The detection of the cellular fatty acid component of Bacillus licheniformis (Bacillus renqingensis) is shown in table 1, and the result shows that the main fatty acid of Bacillus licheniformis is C14:0iso, iso-tetradecane saturated fatty acid; c14:0, saturated fatty acid of fourteen carbon; c15:0iso, iso form pentadecane saturated fatty acids; c15:0anteiso, anteiso form pentadecane saturated fatty acids; c16:1W7C alcohol, W7C-hexadeca monounsaturated alcohol; c16:0iso, iso-hexadecane saturated fatty acid; c16:1W11C, W11C hexadecane monounsaturated fatty acid; c16:0, saturated fatty acid with sixteen carbon atoms; c17:0iso, iso-heptadecasaturated fatty acids; c17:0anteiso, anteiso form heptadecasaturated fatty acids; c17:0, heptadecasaturated fatty acids; c18:1W9C W9C-octadecane monounsaturated fatty acid; c18:0, saturated fatty acid with eighteen carbon atoms.
TABLE 1
The main quinone MK-7 (100%) of the strain is detected in the component of the quinone breathed by the cells of the strain, namely the Nigericin bacillus: heptaene menadione, quinone compounds are a class of oxidation active substances which are widely existed in natural products, antitumor drugs, in-vivo biochemical metabolites, environmental pollutants or polycyclic aromatic hydrocarbon metabolism.
The detection of the polar ester of the Bacillus (Bacillus renqingensis) comprises the following specific steps: polar lipid extraction: 100mg of freeze-dried Bacillus anyqing cells were suspended in 9.5mL of chloroform: methanol: 0.3% NaCl (2.5:5: 2). The thallus solution is placed in a water bath at 80 ℃ for 15 min. After cooling, the filter paper was filtered into a 50mL centrifuge tube, 2.5mL chloroform and 2.5mL 0.3% NaCl were added, and centrifuged at 4000rpm for 5 min. The lower chloroform phase was carefully separated into a clean rotary evaporator-dedicated flask and the chloroform removed by rotary evaporation under reduced pressure on a rotary evaporator (water bath temperature not exceeding 40 ℃). 250 mu.L of chlorine anti-methanol (2:1, v/v) is added and transferred to a brown screw sample bottle, and the bottle is placed in a refrigerator at 4 ℃ for storage and testing.

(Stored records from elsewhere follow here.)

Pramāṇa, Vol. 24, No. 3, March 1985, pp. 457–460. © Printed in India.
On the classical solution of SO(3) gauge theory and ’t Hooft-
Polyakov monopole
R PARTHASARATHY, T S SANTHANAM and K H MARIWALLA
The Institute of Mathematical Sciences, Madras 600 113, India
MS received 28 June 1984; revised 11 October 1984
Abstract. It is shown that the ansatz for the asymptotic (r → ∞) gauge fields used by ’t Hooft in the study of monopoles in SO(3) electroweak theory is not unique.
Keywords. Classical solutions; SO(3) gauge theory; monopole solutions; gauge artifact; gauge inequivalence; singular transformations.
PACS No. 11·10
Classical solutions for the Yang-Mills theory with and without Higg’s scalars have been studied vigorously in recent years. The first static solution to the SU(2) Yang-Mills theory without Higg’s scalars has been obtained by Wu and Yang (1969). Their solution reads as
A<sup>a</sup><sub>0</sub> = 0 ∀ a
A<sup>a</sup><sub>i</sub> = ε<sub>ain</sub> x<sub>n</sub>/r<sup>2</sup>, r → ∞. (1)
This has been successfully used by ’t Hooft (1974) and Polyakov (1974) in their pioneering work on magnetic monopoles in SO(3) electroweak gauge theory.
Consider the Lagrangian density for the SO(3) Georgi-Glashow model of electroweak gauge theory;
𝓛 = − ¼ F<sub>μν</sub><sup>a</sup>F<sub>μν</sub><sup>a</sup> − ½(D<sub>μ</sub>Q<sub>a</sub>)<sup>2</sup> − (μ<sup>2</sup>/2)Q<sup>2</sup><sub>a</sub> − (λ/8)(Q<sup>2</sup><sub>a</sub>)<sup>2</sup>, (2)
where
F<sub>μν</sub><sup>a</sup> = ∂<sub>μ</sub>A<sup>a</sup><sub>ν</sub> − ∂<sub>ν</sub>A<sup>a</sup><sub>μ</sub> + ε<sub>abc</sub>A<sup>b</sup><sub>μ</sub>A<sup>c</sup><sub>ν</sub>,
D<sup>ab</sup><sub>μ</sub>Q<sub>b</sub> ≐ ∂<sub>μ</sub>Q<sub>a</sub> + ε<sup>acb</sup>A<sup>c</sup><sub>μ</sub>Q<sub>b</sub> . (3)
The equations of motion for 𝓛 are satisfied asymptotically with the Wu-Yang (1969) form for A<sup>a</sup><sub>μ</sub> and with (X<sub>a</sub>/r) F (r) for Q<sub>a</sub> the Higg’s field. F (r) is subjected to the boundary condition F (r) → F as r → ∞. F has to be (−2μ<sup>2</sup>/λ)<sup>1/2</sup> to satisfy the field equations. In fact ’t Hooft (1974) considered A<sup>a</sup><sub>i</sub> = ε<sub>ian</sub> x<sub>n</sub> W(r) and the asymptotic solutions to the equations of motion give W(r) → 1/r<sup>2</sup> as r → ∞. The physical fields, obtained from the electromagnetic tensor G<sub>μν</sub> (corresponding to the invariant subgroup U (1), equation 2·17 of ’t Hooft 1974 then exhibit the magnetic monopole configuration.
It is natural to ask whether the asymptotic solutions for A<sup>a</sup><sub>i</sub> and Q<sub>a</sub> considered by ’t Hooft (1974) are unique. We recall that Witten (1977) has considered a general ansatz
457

TLC analysis of polar lipids: a10 cm × 10cm Silica gel plate (Merck 25TLC aluminum sheets 20cm × 20cm Silica gel 60F254) was activated in an oven at 110 deg.C for 1 hour, and then cooled. Pipette 2 μ L of total lipid sample onto TLC plate, and spot 3 times.
And (3) placing the TLC thin plate into a first chromatographic cylinder for layer development, wherein the first spreading agent is chloroform, methanol and water (65:25:4, v/v), taking out the thin plate after the solvent is spread to the top, drying the thin plate by blowing, placing the thin plate into a second chromatographic cylinder, and the second spreading agent is chloroform: methanol: acetic acid: water (80: 12: 15: 4, V/V), ascending in a direction perpendicular to the first direction, spreading the solvent to the top, taking out the thin plate for drying, spraying phosphomolybdic acid color developing agent to the TLC plate until the TLC plate is completely wet, heating at 100 ℃ for 5-8min, displaying clear spots, immediately scanning the TLC plate on a scanning instrument, and recording the result. As shown in fig. 2, in Bacillus anyhow (Bacillus renqingensis), 5 polar esters, DPG: diphosphatidyl glycerol; PG: phosphatidylglycerol, PE: phosphatidylethanolamine; PIM: mannosyl phosphatidylinositol; GL: glycolipids are unknown. Phospholipids (phospholipids) belong to polar lipids (polar lipids), which together with proteins, sugars, etc. form cell membranes and play an important role in substance transport, metabolism and maintenance of normal osmotic pressure. The phospholipidic components of different genera of bacteria are different, and are one of the important characteristics for identifying the genus, and are indispensable classification indicators in chemical classification projects.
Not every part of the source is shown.